Hong Kong police used water cannon for the first time Sunday, raising the stakes against protesters who have staged sometimes violent rallies that have rocked the city for the past three months.

Officers were also seen with drawn sidearms as protesters clashed with police in the district of Tsuen Wan after a rally at a nearby sports stadium.

The financial hub has been gripped by mass rallies that were initially against a proposed extradition bill to China, but have spun into a wider pro-democracy movement targeting the pro-Beijing government.

As thousands of people marched in the pouring rain to Tsuen Wan, a group of hardcore protesters erected makeshift roadblocks and dug up bricks from the pavements.

After firing tear gas in an attempt to disperse the crowds, police drove water cannon vehicles onto the streets, unfurling signs warning protesters they would deploy the jets if they did not leave.

The jets were later fired from the moving trucks towards a crowd of protesters who ran away, but hardcore group of protesters later threw bricks and Molotov cocktails in violent confrontations with riot police.

There were no immediate reports of injuries.

Police had previously said the vehicles, complete with surveillance cameras and multiple spray nozzles, would only be used in the event of a “large-scale public disturbance“.
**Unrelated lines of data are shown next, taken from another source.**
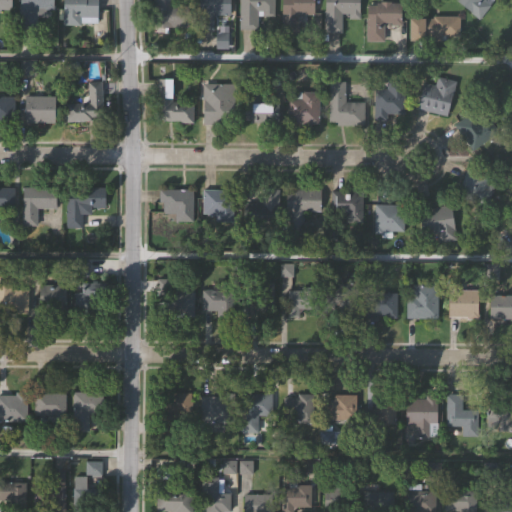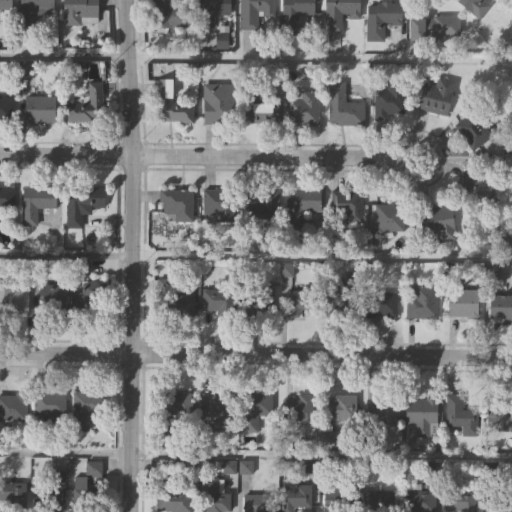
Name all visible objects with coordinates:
building: (472, 4)
building: (6, 5)
building: (7, 5)
building: (37, 6)
building: (478, 6)
building: (38, 7)
building: (82, 12)
building: (83, 12)
building: (212, 12)
building: (213, 12)
building: (255, 12)
building: (255, 13)
building: (339, 13)
building: (163, 14)
building: (168, 14)
building: (296, 14)
building: (296, 14)
building: (341, 14)
building: (381, 18)
building: (383, 19)
building: (433, 28)
building: (436, 30)
road: (255, 55)
building: (435, 97)
building: (438, 98)
building: (388, 99)
building: (88, 102)
building: (390, 102)
building: (89, 103)
building: (220, 103)
building: (172, 104)
building: (172, 105)
building: (221, 105)
building: (258, 106)
building: (344, 106)
building: (304, 107)
building: (345, 108)
building: (7, 109)
building: (41, 109)
building: (305, 109)
building: (41, 110)
building: (262, 110)
building: (8, 111)
building: (477, 129)
building: (475, 130)
road: (210, 154)
building: (478, 185)
building: (478, 190)
building: (7, 197)
building: (8, 199)
building: (37, 202)
building: (82, 203)
building: (179, 203)
building: (39, 204)
building: (84, 204)
building: (219, 204)
building: (262, 204)
building: (349, 204)
building: (179, 205)
building: (217, 205)
building: (303, 207)
building: (345, 207)
building: (300, 208)
building: (263, 210)
building: (389, 217)
building: (391, 221)
building: (437, 221)
building: (439, 223)
road: (127, 255)
road: (256, 256)
building: (54, 296)
building: (341, 296)
building: (12, 297)
building: (55, 297)
building: (91, 298)
building: (12, 299)
building: (92, 299)
building: (176, 299)
building: (262, 300)
building: (303, 300)
building: (422, 301)
building: (218, 302)
building: (221, 302)
building: (463, 302)
building: (187, 303)
building: (303, 303)
building: (346, 303)
building: (380, 303)
building: (425, 304)
building: (383, 305)
building: (464, 305)
building: (500, 306)
building: (501, 308)
road: (252, 351)
building: (50, 405)
building: (13, 407)
building: (51, 407)
building: (256, 407)
building: (342, 407)
building: (174, 408)
building: (256, 408)
building: (14, 409)
building: (85, 409)
building: (224, 409)
building: (299, 409)
building: (300, 409)
building: (345, 409)
building: (87, 411)
building: (215, 411)
building: (383, 411)
building: (384, 411)
building: (499, 412)
building: (461, 415)
building: (421, 416)
building: (424, 417)
building: (462, 417)
building: (505, 421)
road: (255, 459)
building: (230, 468)
building: (85, 488)
building: (86, 489)
building: (52, 493)
building: (13, 494)
building: (53, 494)
building: (14, 495)
building: (211, 495)
building: (214, 495)
building: (173, 496)
building: (296, 496)
building: (296, 497)
building: (341, 497)
building: (379, 497)
building: (418, 499)
building: (348, 501)
building: (458, 501)
building: (502, 501)
building: (176, 502)
building: (257, 502)
building: (424, 502)
building: (461, 502)
building: (256, 503)
building: (501, 503)
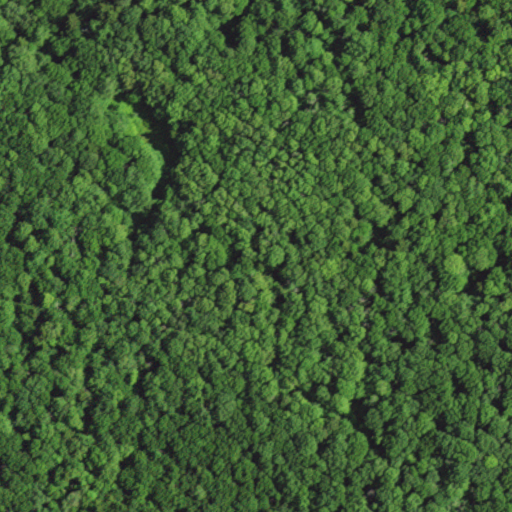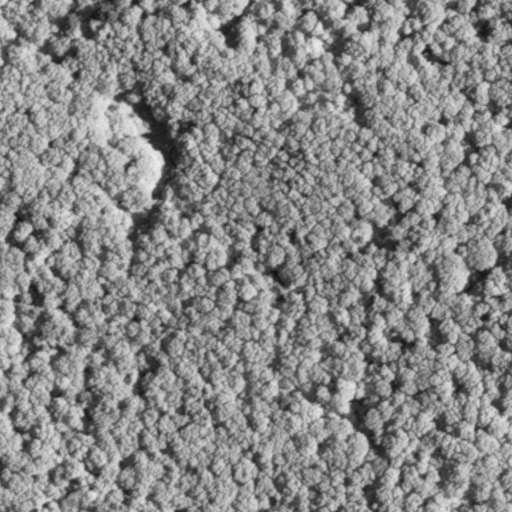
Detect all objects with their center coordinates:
road: (235, 242)
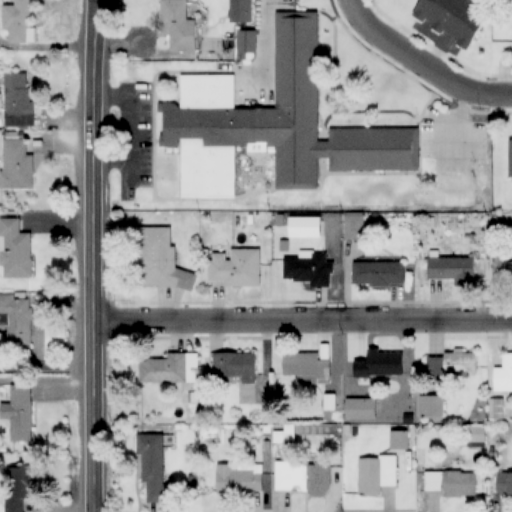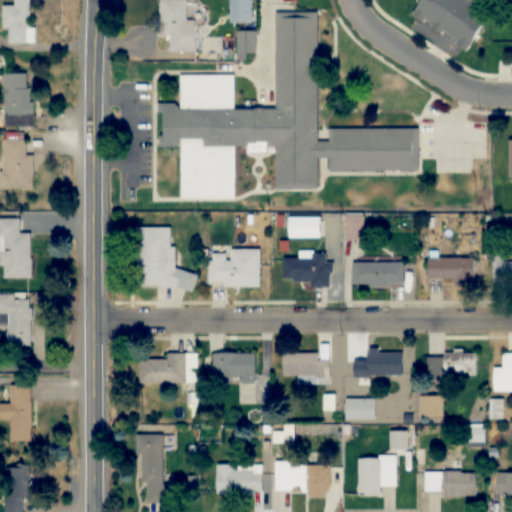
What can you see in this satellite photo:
building: (242, 11)
building: (225, 12)
building: (453, 19)
building: (19, 22)
building: (177, 22)
building: (435, 24)
road: (412, 72)
building: (18, 100)
building: (270, 125)
parking lot: (129, 132)
road: (117, 137)
building: (16, 165)
building: (305, 227)
building: (15, 250)
road: (74, 255)
building: (159, 261)
building: (235, 268)
building: (433, 269)
building: (307, 270)
building: (453, 270)
building: (379, 274)
building: (498, 274)
road: (293, 317)
building: (17, 319)
building: (453, 365)
building: (381, 366)
building: (235, 368)
building: (307, 368)
building: (171, 369)
building: (431, 406)
building: (497, 408)
building: (361, 409)
building: (21, 413)
building: (477, 434)
building: (400, 440)
building: (153, 465)
building: (377, 474)
building: (304, 478)
building: (451, 482)
building: (245, 483)
building: (17, 488)
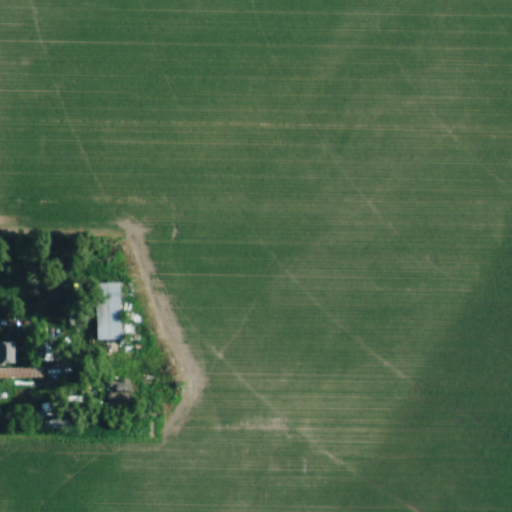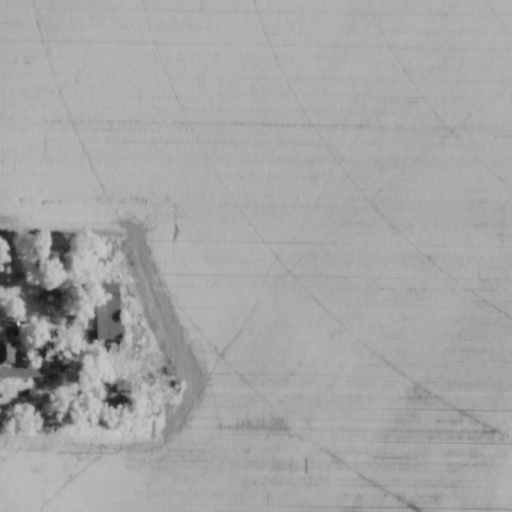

Throughout the protests, Beijing has used a mix of intimidation, propaganda and economic muscle to constrict the protests in a strategy dubbed “white terror” by the movement.

The MTR - the city’s metro - is the latest Hong Kong enterprise to face public censure, after appearing to bend to Chinese state-media attacks accusing the transport system of being an “exclusive” service to ferry protesters to rallies.

On Sunday the MTR shut stations near the main demonstration area in Tsuen Wan, in the second day of station closures in-a-row.

“However bleak our future is, we’re trying to express ourselves rationally,” said Peter, in his 20s, before the clashes began.

“We have faith in ourselves and we have faith in our city that some day our demands will be answered.”

A second rally in the afternoon of a few hundred people - some of them family members of police - criticised the government for leaving officers to handle the brunt of the crisis, while also calling for an independent investigation into the police handling of the protests.

“I believe within these two months, police have got enough opprobrium,” said a woman who asked not to be named and said she was a police officer’s wife.

The city’s officers are often the focus of protesters’ anger because of their perceived heavy handling of the rallies.

Ten people were left in hospital after Saturday’s clashes - two in a serious condition - staff said, without detailing if they were police or protesters.

On Saturday police baton-charged protesters and fired tear gas, while demonstrators threw rocks and bottles later into the night in a working-class neighbourhood.

Protesters say Hong Kong’s unique freedoms are in jeopardy as Beijing tightens its political chokehold on the semi-autonomous city.

The city had appeared to have pulled back from a sharp nosedive into violence, with the last serious confrontation taking place more than a week ago, shortly after protests paralysed the airport.